This young Chicago band were already accomplished beyond their years when they were nominated in the ‘Breakthrough Artist’ category at the 2013 Prog Awards. But it’s taken until this, their third LP, for their potential to be fully realised.
Opener Snow Country is a good example of In Vaults in microcosm. Unhurried yet impassioned, it segues through sections of muscular riffing, keyboard-led old school prog, big choruses and then a tasteful, syncopated metallic breakdown at the end to finish things off with a punch.
Death By A Thousand Cuts is another early highlight, its sparser verses showing off composer/drummer Jonathan Schang’s technical chops (and confessional lyrics, his style maturing nicely). This is developed to fruition in a wonderfully off-kilter middle eight, somewhere in the ballpark of a classic prog act jamming with Meshuggah.
Sheer quality – a brilliant album by a brilliant band.

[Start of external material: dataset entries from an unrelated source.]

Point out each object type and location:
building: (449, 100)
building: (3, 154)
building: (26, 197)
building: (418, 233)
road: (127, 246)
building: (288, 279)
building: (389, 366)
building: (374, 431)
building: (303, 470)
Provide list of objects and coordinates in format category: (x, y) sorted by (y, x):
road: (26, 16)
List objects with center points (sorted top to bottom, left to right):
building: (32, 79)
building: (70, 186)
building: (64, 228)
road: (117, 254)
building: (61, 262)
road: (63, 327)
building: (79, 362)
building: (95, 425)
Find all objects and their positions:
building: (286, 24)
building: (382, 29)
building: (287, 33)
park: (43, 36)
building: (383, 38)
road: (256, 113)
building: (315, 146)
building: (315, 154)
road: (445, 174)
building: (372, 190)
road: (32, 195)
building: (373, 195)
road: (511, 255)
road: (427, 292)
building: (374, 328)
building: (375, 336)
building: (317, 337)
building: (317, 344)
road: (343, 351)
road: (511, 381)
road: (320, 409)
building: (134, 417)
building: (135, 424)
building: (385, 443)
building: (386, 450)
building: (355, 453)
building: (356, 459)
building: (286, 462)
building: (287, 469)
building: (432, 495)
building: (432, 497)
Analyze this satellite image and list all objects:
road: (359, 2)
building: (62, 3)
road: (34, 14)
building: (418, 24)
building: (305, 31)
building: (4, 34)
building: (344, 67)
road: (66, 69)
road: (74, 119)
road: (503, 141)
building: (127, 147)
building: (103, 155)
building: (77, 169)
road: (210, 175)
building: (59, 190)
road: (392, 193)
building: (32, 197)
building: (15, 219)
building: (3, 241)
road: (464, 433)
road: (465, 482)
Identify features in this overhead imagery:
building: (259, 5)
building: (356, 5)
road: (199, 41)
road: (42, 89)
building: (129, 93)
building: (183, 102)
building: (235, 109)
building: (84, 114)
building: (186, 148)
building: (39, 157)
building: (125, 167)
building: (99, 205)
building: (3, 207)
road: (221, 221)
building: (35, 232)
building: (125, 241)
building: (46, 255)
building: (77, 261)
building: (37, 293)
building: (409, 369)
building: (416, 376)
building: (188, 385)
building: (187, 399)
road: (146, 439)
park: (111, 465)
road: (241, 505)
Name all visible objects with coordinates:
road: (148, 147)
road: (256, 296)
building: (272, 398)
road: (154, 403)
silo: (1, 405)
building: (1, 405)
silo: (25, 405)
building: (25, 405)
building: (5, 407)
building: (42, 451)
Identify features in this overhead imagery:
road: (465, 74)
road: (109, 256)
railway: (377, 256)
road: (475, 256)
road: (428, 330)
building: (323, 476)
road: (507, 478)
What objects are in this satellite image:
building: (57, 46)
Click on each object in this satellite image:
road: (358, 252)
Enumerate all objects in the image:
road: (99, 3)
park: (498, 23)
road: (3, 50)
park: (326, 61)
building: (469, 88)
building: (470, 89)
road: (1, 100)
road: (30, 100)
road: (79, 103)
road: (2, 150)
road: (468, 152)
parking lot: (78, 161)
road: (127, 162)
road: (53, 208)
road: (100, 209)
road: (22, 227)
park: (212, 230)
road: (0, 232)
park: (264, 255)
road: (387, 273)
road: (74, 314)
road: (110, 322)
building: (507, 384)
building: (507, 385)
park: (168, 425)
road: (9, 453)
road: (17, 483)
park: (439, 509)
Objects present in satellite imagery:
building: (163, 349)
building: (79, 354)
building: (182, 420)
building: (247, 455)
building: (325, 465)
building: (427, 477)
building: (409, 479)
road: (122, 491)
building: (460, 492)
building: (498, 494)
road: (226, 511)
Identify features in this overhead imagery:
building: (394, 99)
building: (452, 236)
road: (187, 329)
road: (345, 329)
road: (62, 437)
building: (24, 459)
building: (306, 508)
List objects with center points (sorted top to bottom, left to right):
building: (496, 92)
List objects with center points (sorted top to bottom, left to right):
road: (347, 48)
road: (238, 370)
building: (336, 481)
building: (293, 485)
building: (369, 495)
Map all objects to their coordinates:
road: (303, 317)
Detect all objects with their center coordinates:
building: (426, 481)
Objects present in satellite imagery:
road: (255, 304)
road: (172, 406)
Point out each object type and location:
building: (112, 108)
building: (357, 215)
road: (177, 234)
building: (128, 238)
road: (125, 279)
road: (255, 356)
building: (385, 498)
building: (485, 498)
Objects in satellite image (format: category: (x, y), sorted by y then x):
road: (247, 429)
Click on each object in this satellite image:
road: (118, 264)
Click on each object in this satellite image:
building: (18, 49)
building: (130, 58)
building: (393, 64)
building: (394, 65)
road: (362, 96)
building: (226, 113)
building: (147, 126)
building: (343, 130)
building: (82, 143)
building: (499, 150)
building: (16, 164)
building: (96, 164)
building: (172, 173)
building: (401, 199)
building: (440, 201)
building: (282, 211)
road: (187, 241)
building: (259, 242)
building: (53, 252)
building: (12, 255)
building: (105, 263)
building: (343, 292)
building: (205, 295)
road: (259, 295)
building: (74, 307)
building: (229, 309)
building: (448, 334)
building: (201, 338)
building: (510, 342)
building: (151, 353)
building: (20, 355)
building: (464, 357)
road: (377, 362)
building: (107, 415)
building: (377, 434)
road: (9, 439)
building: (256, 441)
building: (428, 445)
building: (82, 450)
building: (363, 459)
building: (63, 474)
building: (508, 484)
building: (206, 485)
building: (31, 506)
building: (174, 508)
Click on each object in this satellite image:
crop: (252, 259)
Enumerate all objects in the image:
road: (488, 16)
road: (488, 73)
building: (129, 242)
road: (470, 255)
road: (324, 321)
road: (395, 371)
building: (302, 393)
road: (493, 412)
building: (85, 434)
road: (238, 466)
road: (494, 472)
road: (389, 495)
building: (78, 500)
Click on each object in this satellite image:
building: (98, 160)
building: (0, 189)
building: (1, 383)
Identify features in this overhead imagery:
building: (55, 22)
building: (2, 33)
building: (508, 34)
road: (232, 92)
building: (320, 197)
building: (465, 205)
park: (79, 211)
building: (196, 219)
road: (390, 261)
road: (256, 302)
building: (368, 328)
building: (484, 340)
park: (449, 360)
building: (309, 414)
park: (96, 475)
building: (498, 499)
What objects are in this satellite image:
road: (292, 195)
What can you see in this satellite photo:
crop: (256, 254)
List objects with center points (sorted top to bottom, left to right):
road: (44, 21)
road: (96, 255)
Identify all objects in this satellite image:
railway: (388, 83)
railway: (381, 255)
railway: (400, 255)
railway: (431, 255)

A lot of press for District 97 fixates on singer Leslie Hunt’s past as an American Idol finalist, and there’s no doubt she’s a talented vocalist and charismatic frontwoman, especially when taking the lead on cuts such as the Yes-like Handlebars. Yet the success of this band lies largely in its very core: in the songwriting, the interplay between Schang and bassist Patrick Mulcahy, and the assured guitars of Jim Tashijian. Genius glimmers in the carefully orchestrated polyrhythms closing Death By A Thousand Cuts, and the tight, close-harmony playing in A Lottery’s breakdown. Many of In Vaults’ classic prog moments come from Rob Clearfield’s distinctly Yes/Oldfield-inspired keyboard parts, as do some of the record’s most tasteful pieces of subtle ornamentation.
Takeover’s lilting, distorted riffs and trills recall the chromatic, angular latter tracks of Porcupine Tree’s In Absentia to some extent, while the keyboards unabashedly echo The Yes Album. It may sound like a jarring mix in theory, but in practice it works most excellently. On Paper, meanwhile, is genuine single material; not just in the sense that it’s the most concise song on a progressive rock album, but that it’s got the melodies and the swagger – thanks in no small part to Hunt’s tremendous vocal – to carry itself like a true pop song.
Knowing when to take the lead and when to contribute to the whole of the piece is a fine art, and throughout the knotty yet melodic songs that make up In Vaults, each member of District 97 treads this line with aplomb. Together they feel like a band keen to prove themselves, and given the sheer quality here, they can be justly proud that they have. It’s a brilliant album from a brilliant band.